Dr Mohammed Kahlaoui, psychiatre et psychothérapeute : «Une femme qui a confiance en elle est beaucoup moins vulnérable à la manipulation affective»



«Il est fondamental de créer un climat de confiance dans lequel les victimes se sentent soutenues lorsqu’elles dénoncent un abus. Face à ce phénomène inquiétant, il est essentiel de mettre en place une approche globale, à la fois éducative, sociale, psychologique et juridique. Plusieurs leviers peuvent être activés pour prévenir ce type de manipulation et mieux protéger les femmes vulnérables. D’abord, l’éducation. Dès leur plus jeune âge, les enfants, et particulièrement les filles, doivent apprendre à se connaître, à se valoriser, à développer leur estime d’elles-mêmes. Une femme qui a confiance en elle est beaucoup moins vulnérable à la manipulation affective. Ensuite, le cadre juridique : des mécanismes doivent exister pour reconnaître et sanctionner les cas d’escroquerie sentimentale. Les victimes, par honte ou peur du jugement, n’osent pas parler. C’est pourquoi il est fondamental de créer un climat de confiance, dans lequel les femmes se sentent soutenues lorsqu’elles dénoncent un abus. Sans parole, il n’y a pas de justice possible. En enfin, l’accompagnement psychologique. Une femme ayant vécu un traumatisme – perte d’un parent, abandon affectif, divorce difficile, abus, etc. – peut développer une fragilité intérieure qui la rend plus sensible aux manipulations. Un accompagnement thérapeutique, mené par des professionnels, peut l’aider à se reconstruire, à reconnaître ses propres schémas émotionnels et à éviter de répéter des situations de dépendance affective.»

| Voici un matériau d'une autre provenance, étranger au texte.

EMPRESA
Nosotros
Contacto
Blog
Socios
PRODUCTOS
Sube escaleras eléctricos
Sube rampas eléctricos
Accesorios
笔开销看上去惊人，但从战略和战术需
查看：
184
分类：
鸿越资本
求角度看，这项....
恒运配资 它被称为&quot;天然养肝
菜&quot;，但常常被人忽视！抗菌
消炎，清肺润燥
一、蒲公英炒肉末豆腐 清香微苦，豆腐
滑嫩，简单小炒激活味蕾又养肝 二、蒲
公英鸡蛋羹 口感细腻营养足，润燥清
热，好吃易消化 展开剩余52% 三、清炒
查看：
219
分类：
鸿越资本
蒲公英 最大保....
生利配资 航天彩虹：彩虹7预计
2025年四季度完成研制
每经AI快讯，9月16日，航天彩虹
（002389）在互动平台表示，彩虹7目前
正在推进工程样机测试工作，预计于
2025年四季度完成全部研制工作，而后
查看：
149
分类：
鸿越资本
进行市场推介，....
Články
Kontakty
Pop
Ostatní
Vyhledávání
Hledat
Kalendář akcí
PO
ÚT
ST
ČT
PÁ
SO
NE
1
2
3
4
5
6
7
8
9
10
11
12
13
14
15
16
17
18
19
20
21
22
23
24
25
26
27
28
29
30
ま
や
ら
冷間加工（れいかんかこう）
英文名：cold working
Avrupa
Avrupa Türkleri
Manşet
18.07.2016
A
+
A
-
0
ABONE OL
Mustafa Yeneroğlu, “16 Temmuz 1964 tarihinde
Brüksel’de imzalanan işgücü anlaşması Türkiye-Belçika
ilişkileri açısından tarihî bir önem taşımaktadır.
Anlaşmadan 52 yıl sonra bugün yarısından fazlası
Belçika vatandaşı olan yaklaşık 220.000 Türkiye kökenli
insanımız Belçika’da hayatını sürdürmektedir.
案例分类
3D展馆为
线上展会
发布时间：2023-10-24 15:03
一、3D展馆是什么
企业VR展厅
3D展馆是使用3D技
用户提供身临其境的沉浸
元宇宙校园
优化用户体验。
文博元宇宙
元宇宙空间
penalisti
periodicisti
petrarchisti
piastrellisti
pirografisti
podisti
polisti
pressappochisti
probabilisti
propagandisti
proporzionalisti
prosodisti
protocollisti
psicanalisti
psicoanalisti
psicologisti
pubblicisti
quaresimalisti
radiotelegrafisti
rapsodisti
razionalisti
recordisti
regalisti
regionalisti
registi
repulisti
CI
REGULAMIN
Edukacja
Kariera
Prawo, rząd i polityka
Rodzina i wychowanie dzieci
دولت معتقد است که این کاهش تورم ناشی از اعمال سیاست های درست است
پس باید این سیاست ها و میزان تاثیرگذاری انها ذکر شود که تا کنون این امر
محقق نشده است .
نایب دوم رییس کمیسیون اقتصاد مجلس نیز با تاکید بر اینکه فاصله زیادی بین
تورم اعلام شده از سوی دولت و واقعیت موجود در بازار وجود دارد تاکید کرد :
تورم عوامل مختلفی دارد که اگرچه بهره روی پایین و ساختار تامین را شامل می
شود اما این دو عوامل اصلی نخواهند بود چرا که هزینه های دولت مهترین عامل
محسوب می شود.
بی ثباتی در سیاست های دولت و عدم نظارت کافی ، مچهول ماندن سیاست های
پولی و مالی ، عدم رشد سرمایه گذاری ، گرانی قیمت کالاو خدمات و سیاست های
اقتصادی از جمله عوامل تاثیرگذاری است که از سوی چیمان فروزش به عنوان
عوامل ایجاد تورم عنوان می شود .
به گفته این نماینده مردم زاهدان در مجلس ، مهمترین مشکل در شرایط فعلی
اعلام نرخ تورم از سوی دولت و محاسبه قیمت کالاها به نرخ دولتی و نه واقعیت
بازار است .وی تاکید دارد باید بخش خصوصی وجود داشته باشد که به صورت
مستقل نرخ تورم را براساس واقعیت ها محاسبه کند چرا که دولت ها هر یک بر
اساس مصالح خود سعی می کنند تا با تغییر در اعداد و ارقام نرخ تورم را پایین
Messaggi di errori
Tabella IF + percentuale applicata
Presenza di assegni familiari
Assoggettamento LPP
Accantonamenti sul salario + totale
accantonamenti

Bouchra Abdou, directrice exécutive de l’ATEC, l'Association tahadi pour l’égalité et la citoyenneté : «Il est crucial de sensibiliser et de débattre de ce sujet encore tabou !»



«Il est temps de lever le voile sur l’escroquerie sentimentale. Ce phénomène, trop souvent étouffé par la "ḥchouma”, fait des ravages en silence. Il ne s’agit pas seulement d’argent perdu, mais de femmes brisées, de confiance trahie, de vies broyées. Les victimes sombrent dans le silence, la honte, parfois même la dépression et il est extrêmement difficile de prouver ce type d’abus devant la justice. C’est pourquoi la prévention doit commencer bien avant que l’arnaque ne se produise. Le rôle des médias est crucial pour nommer les choses, sensibiliser et ouvrir l’espace public à ce sujet encore largement tabou. La société civile, quant à elle, doit être un relais d’écoute, de soutien et de protection, en toute discrétion. J’invite toutes les femmes à ne pas rester seules. En cas de doute ou de malaise dans une relation :

• Parlez-en à des proches de confiance.

• Contactez une association.

• Ne transférez jamais d’argent à quelqu’un rencontré récemment.

• Méfiez-vous des promesses de mariage précipitées.

• Vérifiez les informations (identité, travail...) de la personne.

Briser le silence, c’est la première étape pour se protéger. Et plus les femmes oseront parler, plus il sera difficile pour les escrocs de continuer à sévir dans l’impunité.»